▸ **WHAT THIS TASK INVOLVES**: The answer should hold every line of the listing, unchanged and free of images.

▸ **ENTRIES SUPPLIED**:
--- START ---

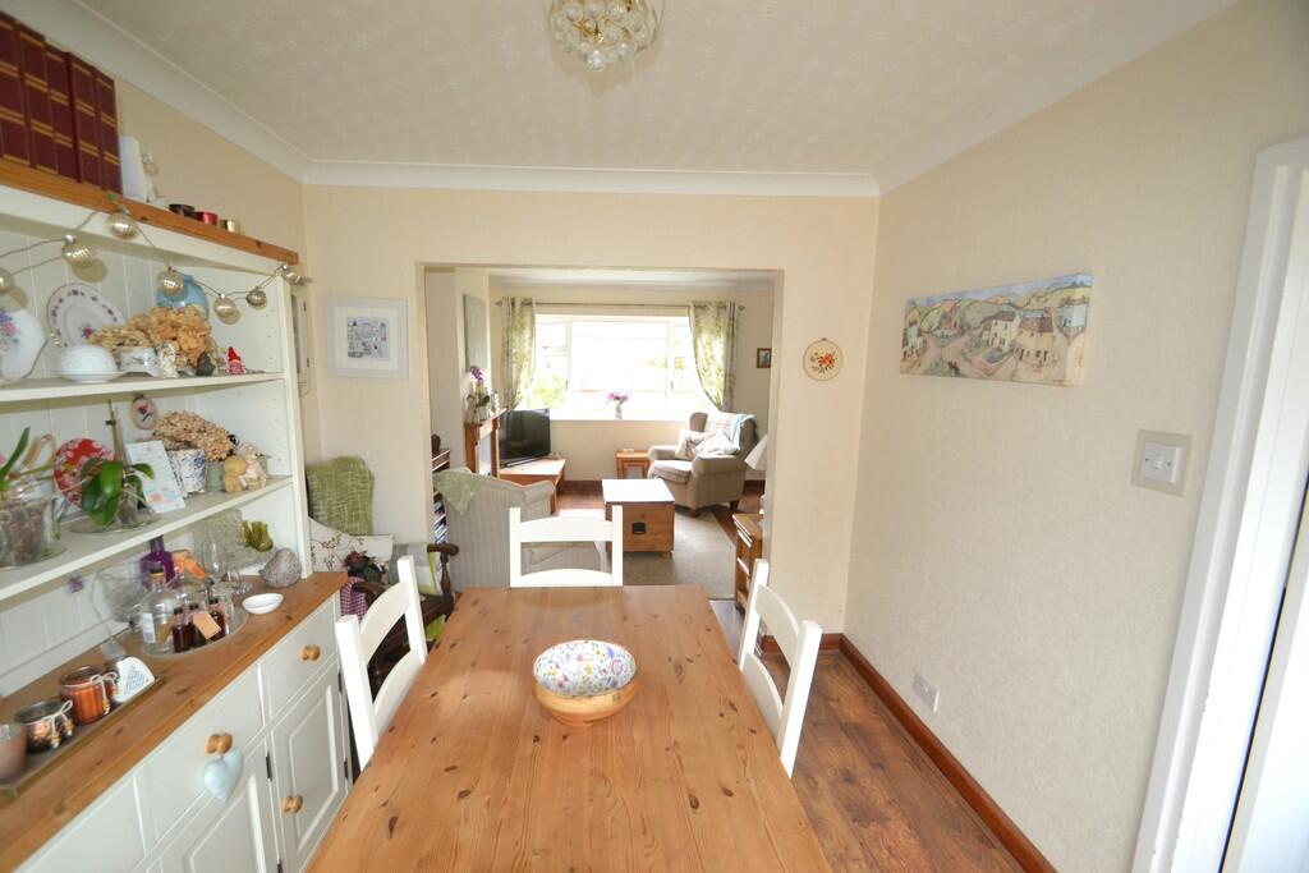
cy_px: 436
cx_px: 654
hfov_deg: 100.4
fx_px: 545
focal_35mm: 15
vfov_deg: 77.3
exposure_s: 1/60
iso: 720
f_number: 3.5
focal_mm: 10
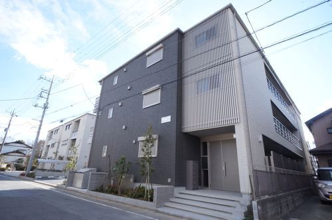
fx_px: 221
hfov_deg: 73.9
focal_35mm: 24
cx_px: 166
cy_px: 110
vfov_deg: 52.9
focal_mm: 16
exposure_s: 1/60
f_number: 22
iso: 640
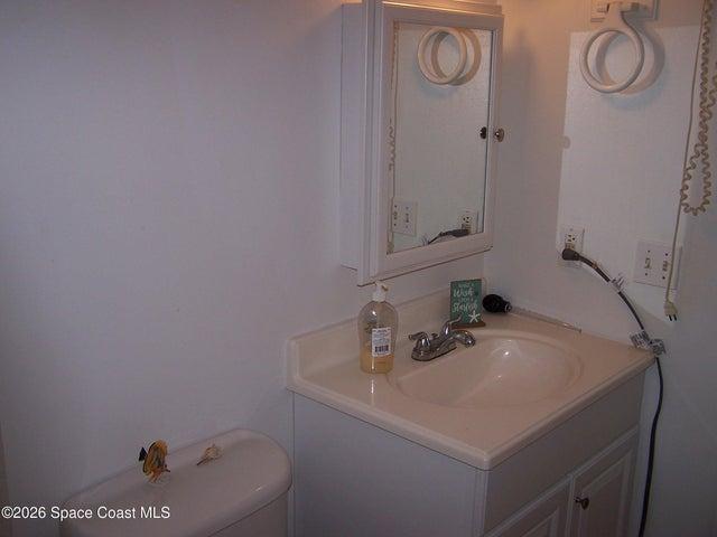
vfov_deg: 37.7
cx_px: 358
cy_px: 268
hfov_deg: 49.0
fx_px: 787
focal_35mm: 38
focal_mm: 6.3
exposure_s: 1/60
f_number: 2.8
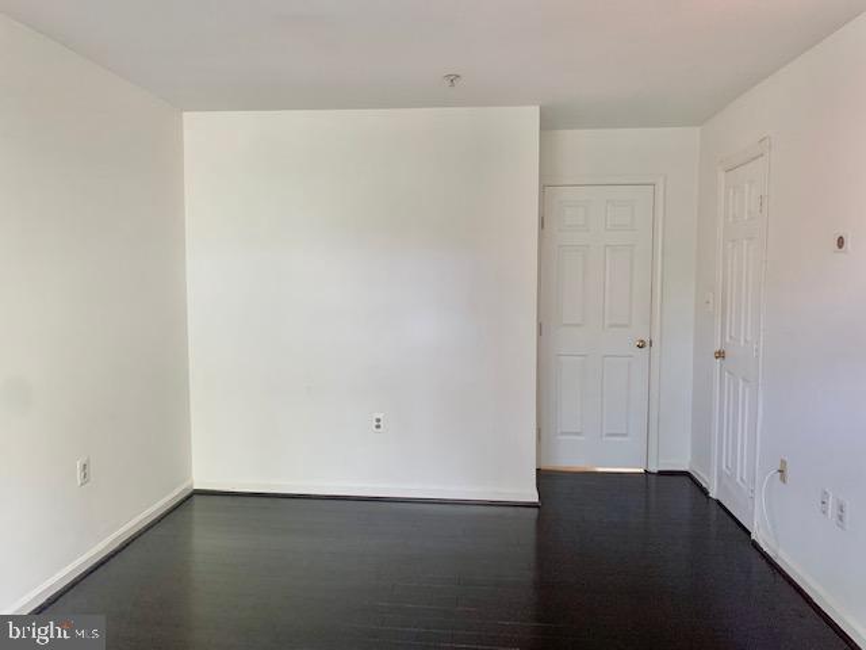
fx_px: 650
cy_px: 325
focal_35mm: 26
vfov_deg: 53.1
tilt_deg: -3.6
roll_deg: +0.1
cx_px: 433
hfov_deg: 67.3
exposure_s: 1/40
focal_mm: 4.25
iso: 320
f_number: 1.8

--- END ---

▸ **EXERCISE SOLUTION**:
cy_px: 436
cx_px: 654
hfov_deg: 100.4
fx_px: 545
focal_35mm: 15
vfov_deg: 77.3
exposure_s: 1/60
iso: 720
f_number: 3.5
focal_mm: 10
fx_px: 221
hfov_deg: 73.9
focal_35mm: 24
cx_px: 166
cy_px: 110
vfov_deg: 52.9
focal_mm: 16
exposure_s: 1/60
f_number: 22
iso: 640
vfov_deg: 37.7
cx_px: 358
cy_px: 268
hfov_deg: 49.0
fx_px: 787
focal_35mm: 38
focal_mm: 6.3
exposure_s: 1/60
f_number: 2.8
fx_px: 650
cy_px: 325
focal_35mm: 26
vfov_deg: 53.1
tilt_deg: -3.6
roll_deg: +0.1
cx_px: 433
hfov_deg: 67.3
exposure_s: 1/40
focal_mm: 4.25
iso: 320
f_number: 1.8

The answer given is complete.